[[ DATA EXTRACTS open ]]

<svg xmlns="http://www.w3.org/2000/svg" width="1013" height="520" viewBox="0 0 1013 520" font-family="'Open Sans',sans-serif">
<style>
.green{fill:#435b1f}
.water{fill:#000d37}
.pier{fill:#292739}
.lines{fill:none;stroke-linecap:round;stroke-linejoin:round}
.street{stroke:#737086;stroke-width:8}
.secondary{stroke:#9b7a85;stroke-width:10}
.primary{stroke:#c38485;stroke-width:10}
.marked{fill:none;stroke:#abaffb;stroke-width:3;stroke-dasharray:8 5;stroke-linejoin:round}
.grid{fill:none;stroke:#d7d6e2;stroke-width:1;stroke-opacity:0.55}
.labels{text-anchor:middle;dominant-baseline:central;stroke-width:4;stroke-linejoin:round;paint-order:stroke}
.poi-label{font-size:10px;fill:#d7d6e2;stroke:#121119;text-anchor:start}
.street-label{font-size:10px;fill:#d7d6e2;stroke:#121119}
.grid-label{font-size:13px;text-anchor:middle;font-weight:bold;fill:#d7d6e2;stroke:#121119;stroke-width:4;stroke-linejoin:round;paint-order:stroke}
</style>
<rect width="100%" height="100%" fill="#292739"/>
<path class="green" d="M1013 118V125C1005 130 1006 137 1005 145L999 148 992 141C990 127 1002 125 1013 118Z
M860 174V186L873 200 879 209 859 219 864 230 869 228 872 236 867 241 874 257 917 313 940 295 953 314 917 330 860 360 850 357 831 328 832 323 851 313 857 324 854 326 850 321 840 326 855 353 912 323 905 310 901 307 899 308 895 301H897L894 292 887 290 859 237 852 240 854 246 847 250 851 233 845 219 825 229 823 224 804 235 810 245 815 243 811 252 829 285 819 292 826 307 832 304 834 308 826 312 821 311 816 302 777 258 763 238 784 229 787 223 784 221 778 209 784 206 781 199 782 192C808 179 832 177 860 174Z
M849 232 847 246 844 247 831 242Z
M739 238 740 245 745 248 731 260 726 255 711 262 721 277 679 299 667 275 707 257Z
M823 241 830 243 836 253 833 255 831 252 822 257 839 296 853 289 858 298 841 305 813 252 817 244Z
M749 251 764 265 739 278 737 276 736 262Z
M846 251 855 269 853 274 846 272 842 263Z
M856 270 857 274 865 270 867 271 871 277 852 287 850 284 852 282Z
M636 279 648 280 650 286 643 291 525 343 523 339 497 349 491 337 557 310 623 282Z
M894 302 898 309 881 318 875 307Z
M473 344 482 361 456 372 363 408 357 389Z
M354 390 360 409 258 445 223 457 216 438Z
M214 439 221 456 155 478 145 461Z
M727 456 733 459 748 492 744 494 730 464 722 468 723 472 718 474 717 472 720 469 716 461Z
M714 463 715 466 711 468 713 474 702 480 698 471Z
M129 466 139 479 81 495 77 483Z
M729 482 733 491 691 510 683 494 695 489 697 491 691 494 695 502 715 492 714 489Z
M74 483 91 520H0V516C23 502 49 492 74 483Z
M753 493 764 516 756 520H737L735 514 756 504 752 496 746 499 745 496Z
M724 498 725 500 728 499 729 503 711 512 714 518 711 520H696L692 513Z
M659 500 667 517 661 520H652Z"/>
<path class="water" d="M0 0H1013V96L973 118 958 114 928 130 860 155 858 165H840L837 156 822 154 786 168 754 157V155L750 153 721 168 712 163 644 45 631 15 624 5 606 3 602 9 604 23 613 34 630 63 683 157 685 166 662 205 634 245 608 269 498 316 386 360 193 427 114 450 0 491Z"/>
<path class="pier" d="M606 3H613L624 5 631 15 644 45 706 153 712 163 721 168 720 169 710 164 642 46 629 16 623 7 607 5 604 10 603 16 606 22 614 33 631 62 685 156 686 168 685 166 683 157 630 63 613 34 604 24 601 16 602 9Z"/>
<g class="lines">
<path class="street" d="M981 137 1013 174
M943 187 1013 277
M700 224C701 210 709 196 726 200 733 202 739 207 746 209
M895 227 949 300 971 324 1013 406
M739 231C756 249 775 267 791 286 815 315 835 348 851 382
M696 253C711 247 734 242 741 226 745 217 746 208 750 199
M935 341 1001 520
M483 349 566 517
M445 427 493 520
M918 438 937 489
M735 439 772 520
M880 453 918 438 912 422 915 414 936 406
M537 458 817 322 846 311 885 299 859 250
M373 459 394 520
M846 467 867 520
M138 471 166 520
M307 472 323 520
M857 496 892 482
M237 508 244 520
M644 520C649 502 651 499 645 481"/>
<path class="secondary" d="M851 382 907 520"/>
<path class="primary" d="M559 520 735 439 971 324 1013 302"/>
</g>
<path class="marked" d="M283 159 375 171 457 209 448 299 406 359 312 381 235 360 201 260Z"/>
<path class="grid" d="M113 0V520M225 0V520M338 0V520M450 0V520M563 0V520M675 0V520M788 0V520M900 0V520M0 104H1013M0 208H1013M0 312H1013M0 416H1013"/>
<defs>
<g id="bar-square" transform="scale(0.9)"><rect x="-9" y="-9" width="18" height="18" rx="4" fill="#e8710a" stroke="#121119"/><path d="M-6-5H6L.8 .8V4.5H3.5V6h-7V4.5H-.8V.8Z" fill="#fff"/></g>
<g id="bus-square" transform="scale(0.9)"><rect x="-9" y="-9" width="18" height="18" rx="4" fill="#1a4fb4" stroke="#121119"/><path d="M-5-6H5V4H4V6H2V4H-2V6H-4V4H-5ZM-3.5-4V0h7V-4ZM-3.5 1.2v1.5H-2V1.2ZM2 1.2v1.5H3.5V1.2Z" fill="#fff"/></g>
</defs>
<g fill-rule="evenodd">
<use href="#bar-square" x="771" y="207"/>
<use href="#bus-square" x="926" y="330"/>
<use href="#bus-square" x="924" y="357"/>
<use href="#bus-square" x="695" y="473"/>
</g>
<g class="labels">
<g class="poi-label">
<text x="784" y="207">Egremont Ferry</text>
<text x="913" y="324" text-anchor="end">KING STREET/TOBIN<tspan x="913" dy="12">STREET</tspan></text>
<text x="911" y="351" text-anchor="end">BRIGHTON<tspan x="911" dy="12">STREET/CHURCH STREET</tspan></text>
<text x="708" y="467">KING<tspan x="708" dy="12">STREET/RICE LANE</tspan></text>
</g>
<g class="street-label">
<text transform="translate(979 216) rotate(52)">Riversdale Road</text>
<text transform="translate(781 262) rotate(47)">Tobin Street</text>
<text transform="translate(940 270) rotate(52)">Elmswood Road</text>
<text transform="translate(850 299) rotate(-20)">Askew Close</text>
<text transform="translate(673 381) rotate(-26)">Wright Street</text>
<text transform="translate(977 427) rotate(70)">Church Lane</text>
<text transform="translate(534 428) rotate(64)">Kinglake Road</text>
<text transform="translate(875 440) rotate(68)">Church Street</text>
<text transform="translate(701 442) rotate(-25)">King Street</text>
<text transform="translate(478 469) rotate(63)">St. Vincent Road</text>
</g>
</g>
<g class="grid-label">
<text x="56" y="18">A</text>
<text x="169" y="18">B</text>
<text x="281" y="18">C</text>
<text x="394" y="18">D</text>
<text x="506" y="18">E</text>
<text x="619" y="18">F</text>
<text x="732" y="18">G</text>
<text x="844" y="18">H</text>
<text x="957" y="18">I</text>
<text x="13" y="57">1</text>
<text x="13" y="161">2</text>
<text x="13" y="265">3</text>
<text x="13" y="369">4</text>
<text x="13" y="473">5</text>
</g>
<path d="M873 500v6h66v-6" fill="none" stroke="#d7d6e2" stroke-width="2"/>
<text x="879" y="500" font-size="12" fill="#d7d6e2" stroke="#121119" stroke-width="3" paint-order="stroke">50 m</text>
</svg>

[[ DATA EXTRACTS closed ]]
[[ DATA EXTRACTS open ]]

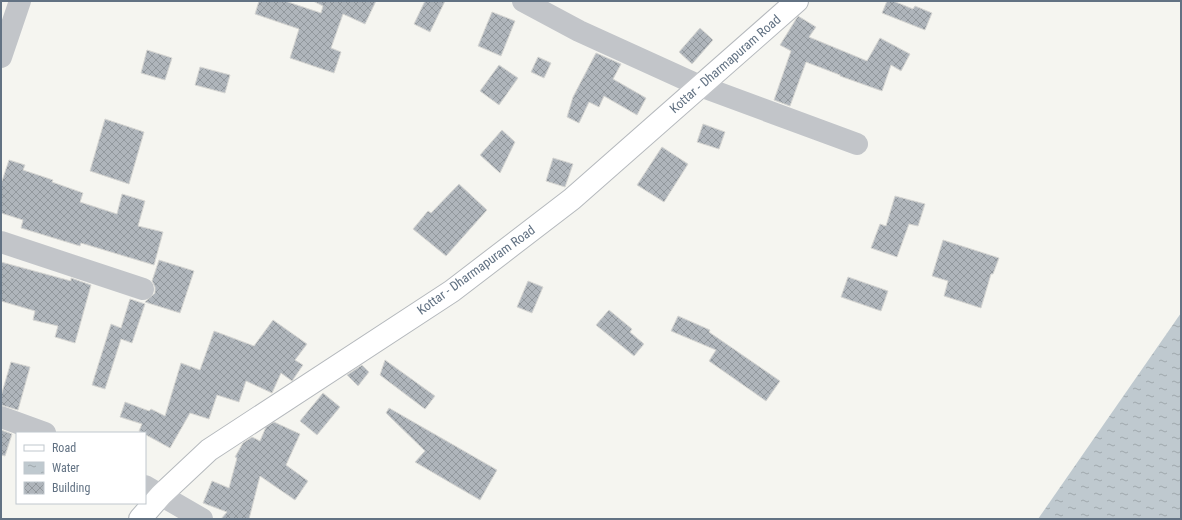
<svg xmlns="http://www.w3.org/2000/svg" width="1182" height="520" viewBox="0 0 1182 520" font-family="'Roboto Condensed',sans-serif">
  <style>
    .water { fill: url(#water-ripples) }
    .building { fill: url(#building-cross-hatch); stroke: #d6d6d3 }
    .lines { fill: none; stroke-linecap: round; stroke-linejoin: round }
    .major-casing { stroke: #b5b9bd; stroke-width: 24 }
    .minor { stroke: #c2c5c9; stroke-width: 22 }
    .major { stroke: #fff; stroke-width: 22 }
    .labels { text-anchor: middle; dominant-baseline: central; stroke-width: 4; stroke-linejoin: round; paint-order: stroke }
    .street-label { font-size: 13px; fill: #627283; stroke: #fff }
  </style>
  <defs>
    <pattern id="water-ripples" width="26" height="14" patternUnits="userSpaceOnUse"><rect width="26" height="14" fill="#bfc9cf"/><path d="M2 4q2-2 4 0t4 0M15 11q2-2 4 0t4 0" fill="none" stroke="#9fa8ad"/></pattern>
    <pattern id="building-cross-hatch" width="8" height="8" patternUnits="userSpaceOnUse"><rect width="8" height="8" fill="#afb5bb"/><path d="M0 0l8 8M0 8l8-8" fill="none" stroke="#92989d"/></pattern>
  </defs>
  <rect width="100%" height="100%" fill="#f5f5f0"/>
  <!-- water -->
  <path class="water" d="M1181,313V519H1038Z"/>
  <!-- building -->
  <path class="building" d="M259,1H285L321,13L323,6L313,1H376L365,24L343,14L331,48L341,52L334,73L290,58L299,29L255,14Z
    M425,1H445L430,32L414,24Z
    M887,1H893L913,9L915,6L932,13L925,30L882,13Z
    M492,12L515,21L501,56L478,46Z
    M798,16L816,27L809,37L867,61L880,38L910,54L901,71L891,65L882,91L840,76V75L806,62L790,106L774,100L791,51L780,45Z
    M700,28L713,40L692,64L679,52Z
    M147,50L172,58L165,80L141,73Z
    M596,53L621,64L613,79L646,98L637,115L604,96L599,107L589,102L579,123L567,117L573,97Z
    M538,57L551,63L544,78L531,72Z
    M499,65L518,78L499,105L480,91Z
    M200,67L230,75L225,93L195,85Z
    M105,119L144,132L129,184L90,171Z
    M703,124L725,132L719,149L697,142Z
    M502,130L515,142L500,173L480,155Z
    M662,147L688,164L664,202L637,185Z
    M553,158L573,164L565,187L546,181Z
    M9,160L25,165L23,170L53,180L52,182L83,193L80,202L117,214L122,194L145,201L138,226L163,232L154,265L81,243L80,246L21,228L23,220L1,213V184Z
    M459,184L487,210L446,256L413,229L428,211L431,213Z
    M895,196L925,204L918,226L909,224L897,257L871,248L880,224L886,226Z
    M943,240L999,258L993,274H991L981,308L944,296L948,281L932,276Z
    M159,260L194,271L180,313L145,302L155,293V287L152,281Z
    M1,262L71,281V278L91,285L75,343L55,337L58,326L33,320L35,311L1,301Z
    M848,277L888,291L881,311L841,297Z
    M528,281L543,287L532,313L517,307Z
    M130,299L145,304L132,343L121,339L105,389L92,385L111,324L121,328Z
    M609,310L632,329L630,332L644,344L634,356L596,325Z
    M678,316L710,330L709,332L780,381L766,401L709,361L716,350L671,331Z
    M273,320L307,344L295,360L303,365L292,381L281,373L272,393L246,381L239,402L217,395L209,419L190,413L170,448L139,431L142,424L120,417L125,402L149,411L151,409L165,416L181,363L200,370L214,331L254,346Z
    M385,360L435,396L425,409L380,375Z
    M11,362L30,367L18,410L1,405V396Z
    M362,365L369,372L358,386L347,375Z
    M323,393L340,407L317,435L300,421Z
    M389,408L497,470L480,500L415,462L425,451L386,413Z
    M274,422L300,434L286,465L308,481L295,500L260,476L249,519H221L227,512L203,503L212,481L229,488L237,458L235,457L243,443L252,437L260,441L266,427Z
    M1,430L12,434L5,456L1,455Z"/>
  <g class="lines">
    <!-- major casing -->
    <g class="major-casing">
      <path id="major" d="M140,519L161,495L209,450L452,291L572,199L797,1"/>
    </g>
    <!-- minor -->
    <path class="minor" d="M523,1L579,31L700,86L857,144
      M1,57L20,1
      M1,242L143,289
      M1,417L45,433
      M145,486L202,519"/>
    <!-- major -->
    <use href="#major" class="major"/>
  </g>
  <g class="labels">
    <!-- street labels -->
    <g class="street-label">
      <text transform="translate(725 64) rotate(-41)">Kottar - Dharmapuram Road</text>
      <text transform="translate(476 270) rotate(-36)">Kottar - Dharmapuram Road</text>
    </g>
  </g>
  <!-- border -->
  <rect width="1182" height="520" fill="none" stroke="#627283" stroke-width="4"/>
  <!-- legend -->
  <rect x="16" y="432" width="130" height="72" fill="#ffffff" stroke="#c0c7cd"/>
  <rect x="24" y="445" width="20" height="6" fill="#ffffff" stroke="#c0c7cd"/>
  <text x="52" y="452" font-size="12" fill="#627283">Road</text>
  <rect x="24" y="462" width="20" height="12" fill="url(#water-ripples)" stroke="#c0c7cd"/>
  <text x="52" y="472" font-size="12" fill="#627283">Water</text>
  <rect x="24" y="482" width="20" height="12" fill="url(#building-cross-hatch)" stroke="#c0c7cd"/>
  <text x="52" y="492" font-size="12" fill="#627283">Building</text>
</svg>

[[ DATA EXTRACTS closed ]]
[[ DATA EXTRACTS open ]]

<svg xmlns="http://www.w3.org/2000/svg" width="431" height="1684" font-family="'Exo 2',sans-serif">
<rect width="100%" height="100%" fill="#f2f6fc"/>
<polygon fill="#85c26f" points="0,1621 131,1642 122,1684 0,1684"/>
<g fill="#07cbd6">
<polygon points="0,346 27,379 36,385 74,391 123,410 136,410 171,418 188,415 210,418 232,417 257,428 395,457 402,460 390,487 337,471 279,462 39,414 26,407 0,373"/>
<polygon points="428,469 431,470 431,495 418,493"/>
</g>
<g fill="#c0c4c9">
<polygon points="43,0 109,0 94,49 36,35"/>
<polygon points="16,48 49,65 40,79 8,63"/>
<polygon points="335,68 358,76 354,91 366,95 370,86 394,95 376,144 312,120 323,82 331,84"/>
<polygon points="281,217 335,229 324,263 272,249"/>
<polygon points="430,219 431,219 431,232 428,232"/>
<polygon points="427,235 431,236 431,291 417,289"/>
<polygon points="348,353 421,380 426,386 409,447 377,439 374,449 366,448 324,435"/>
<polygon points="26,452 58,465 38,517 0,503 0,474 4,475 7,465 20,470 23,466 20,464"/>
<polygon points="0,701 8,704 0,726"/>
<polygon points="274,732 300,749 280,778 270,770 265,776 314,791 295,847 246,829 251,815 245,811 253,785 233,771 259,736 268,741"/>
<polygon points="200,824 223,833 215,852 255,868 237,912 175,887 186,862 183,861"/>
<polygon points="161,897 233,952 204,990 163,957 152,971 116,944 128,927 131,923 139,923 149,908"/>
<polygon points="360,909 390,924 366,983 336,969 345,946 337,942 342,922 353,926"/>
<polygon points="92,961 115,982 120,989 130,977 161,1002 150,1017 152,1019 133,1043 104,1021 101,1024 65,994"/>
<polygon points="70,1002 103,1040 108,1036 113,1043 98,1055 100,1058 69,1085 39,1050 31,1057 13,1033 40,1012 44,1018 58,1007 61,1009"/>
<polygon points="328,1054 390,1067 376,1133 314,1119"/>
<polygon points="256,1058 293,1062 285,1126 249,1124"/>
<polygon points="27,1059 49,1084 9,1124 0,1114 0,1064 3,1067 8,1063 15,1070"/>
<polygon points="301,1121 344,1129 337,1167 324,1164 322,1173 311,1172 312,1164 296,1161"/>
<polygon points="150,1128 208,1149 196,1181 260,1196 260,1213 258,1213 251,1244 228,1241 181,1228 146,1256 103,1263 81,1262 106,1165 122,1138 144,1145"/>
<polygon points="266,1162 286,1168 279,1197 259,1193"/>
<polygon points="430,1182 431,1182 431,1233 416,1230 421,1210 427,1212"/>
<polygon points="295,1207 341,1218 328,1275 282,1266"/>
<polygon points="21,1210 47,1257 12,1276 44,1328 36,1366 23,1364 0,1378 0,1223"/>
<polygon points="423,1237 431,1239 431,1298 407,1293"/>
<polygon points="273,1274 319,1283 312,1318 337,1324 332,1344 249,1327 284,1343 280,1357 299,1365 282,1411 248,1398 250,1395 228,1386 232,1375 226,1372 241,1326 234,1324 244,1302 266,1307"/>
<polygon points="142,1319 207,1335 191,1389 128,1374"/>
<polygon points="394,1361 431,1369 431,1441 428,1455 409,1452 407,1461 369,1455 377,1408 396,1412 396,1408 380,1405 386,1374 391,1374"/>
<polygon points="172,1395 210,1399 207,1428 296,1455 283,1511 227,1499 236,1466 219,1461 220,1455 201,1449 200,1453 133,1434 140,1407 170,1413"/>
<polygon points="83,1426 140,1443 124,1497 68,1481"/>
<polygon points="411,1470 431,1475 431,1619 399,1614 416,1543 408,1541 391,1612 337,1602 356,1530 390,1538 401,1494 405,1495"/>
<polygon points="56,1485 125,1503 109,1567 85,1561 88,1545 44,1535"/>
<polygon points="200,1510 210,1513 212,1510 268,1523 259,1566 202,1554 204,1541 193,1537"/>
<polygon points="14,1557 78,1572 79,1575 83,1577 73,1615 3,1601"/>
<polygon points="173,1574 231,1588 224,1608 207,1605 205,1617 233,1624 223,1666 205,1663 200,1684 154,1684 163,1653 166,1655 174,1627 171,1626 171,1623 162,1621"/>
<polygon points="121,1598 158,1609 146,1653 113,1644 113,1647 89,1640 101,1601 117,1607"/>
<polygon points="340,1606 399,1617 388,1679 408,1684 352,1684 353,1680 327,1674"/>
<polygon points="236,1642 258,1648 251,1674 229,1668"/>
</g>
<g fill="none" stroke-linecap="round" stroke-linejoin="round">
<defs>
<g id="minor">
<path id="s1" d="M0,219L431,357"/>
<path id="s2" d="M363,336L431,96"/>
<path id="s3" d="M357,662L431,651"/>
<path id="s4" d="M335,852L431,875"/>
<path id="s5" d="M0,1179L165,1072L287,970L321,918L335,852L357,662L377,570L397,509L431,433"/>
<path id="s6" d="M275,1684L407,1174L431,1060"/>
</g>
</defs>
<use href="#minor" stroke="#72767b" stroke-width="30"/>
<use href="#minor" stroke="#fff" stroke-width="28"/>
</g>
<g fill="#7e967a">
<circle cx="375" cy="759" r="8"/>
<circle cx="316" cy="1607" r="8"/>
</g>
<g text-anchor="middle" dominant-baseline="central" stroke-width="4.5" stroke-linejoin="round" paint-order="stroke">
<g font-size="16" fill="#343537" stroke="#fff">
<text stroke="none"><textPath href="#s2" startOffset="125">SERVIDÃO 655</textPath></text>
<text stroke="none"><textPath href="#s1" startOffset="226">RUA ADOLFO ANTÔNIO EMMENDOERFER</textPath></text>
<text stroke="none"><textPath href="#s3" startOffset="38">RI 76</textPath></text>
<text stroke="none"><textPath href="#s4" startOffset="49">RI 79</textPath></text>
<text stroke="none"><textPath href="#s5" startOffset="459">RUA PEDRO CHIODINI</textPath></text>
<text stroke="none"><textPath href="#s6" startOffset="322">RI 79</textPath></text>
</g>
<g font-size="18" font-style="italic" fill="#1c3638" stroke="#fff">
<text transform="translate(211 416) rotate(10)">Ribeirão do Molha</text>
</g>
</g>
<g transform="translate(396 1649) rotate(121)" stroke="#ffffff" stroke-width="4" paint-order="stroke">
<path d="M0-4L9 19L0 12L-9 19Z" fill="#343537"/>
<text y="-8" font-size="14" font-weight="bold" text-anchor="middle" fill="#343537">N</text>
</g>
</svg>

[[ DATA EXTRACTS closed ]]

§ **WHAT THE TASK ASKS**: Repeat exactly the lines of the listing above, from the one with "M749 251 764 265 739 278 737 276 736 262Z" down to the one with "M846 467 867 520"; both of those lines belong in the range.

§ **PROBLEM SOLUTION**:
M749 251 764 265 739 278 737 276 736 262Z
M846 251 855 269 853 274 846 272 842 263Z
M856 270 857 274 865 270 867 271 871 277 852 287 850 284 852 282Z
M636 279 648 280 650 286 643 291 525 343 523 339 497 349 491 337 557 310 623 282Z
M894 302 898 309 881 318 875 307Z
M473 344 482 361 456 372 363 408 357 389Z
M354 390 360 409 258 445 223 457 216 438Z
M214 439 221 456 155 478 145 461Z
M727 456 733 459 748 492 744 494 730 464 722 468 723 472 718 474 717 472 720 469 716 461Z
M714 463 715 466 711 468 713 474 702 480 698 471Z
M129 466 139 479 81 495 77 483Z
M729 482 733 491 691 510 683 494 695 489 697 491 691 494 695 502 715 492 714 489Z
M74 483 91 520H0V516C23 502 49 492 74 483Z
M753 493 764 516 756 520H737L735 514 756 504 752 496 746 499 745 496Z
M724 498 725 500 728 499 729 503 711 512 714 518 711 520H696L692 513Z
M659 500 667 517 661 520H652Z"/>
<path class="water" d="M0 0H1013V96L973 118 958 114 928 130 860 155 858 165H840L837 156 822 154 786 168 754 157V155L750 153 721 168 712 163 644 45 631 15 624 5 606 3 602 9 604 23 613 34 630 63 683 157 685 166 662 205 634 245 608 269 498 316 386 360 193 427 114 450 0 491Z"/>
<path class="pier" d="M606 3H613L624 5 631 15 644 45 706 153 712 163 721 168 720 169 710 164 642 46 629 16 623 7 607 5 604 10 603 16 606 22 614 33 631 62 685 156 686 168 685 166 683 157 630 63 613 34 604 24 601 16 602 9Z"/>
<g class="lines">
<path class="street" d="M981 137 1013 174
M943 187 1013 277
M700 224C701 210 709 196 726 200 733 202 739 207 746 209
M895 227 949 300 971 324 1013 406
M739 231C756 249 775 267 791 286 815 315 835 348 851 382
M696 253C711 247 734 242 741 226 745 217 746 208 750 199
M935 341 1001 520
M483 349 566 517
M445 427 493 520
M918 438 937 489
M735 439 772 520
M880 453 918 438 912 422 915 414 936 406
M537 458 817 322 846 311 885 299 859 250
M373 459 394 520
M846 467 867 520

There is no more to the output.